From the homonymous novel by Giovanni Comisso and the Epistolario edited by Luigi Urettini.
‘Giorni di guerra’ (Days of War) is the novel by Giovanni Comisso that many compare to Hemingway’s ‘Addio alle Armi’ (Farewell to Arms). It has a similar description of the rout of Caporetto. In Comisso, however, there is not the detachment of the American author, but a melancholy and an adherence to human types and even the small events of the war. The author transforms his story into a great portrait, at times amusing and at times moving. It’s a narration of poor humanity in the face of what was one of the greatest catastrophes of the past century.
Despite the theme, the novel is light and first tells the passion of many young people for the idea of war and then their detachment, alternating poetic pages with passages of strong narrative capacity and extraordinary comic scenes.
Commisso, Veneto and the Great War
Giovanni Comisso (Treviso, 3 October 1895 – Treviso, 21 January 1969) is undoubtely one of the most intersting Italian writers from Veneto of the beginning of the 20th century. Egocentric, passionate, a curious author and a journalist with great descriptive skills, a wanderer for business and for pleasure, he left us a series of articles, novels and essays that tell of an era from a different, often unusual perspective.

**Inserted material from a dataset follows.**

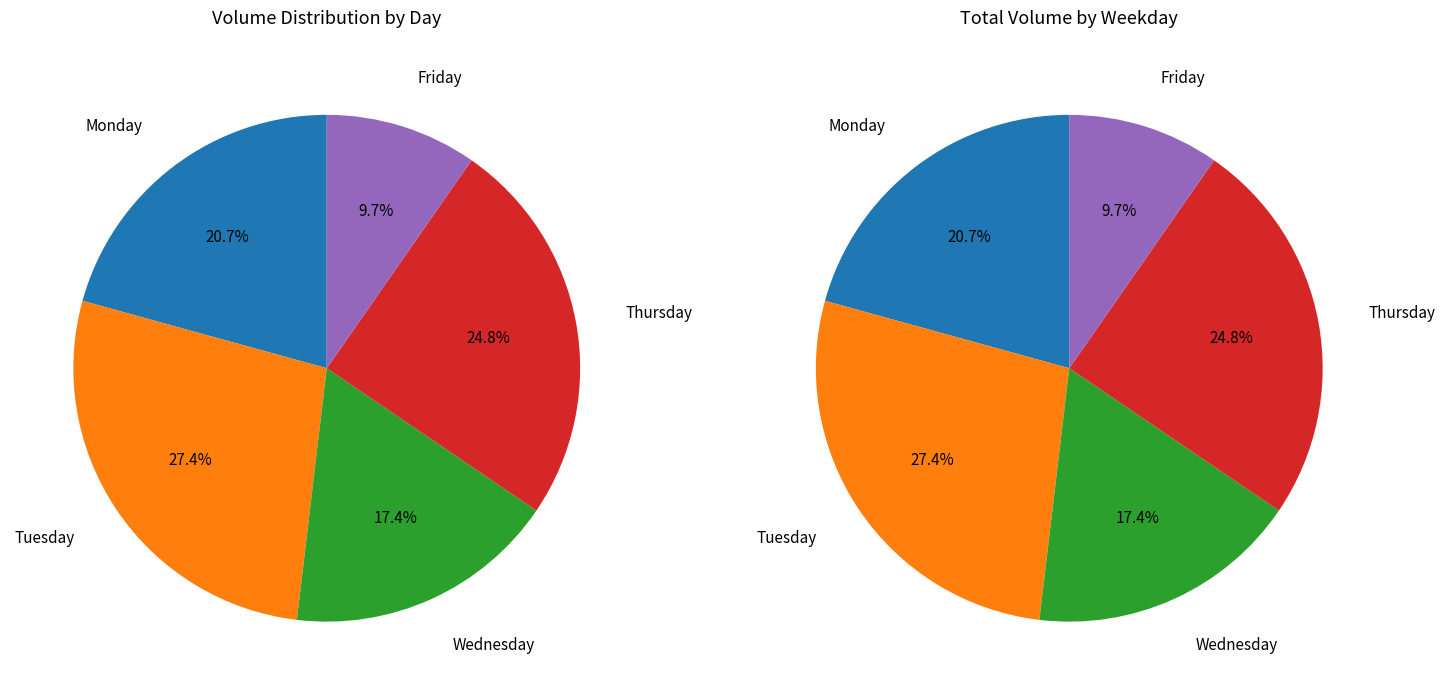

What is the change in value from Tuesday to Friday?

-60992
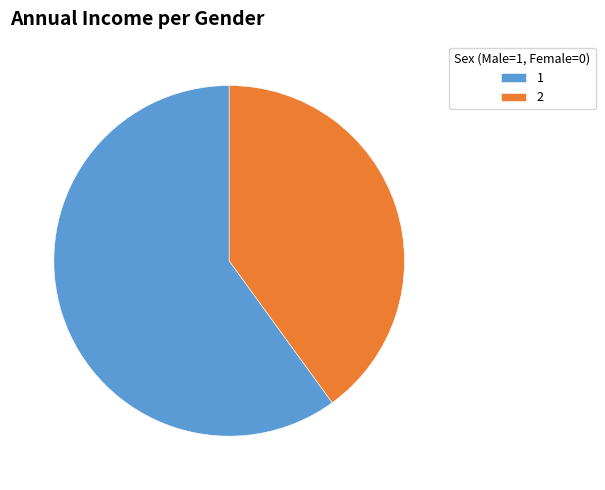

Is the sum of 2 and 1 greater than half?

Yes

Pino Costalunga will present the portrait of the writer and the man Comisso, especially in the period in which he was on the battlefield during the First World War. “On the battlefield”, so to speak, because the author from Treviso was lucky enough to remain always in the rear and therefore to live only the echoes of the distant battles.
War as a spectacle, therefore, also appears in the correspondence – intelligently edited by prof. Luigi Urettini – of the writer with his father and especially his mother: the war with all its human miseries, the war as a moment of suspension from carefree life, the war of those who do not fight directly, but are involved in it and often victims.
The resulting portrait is therefore neither tragic nor dramatic, but often amusing, light, always elegiac, thanks to the undoubted descriptive and evocative power of the great writer’s pen.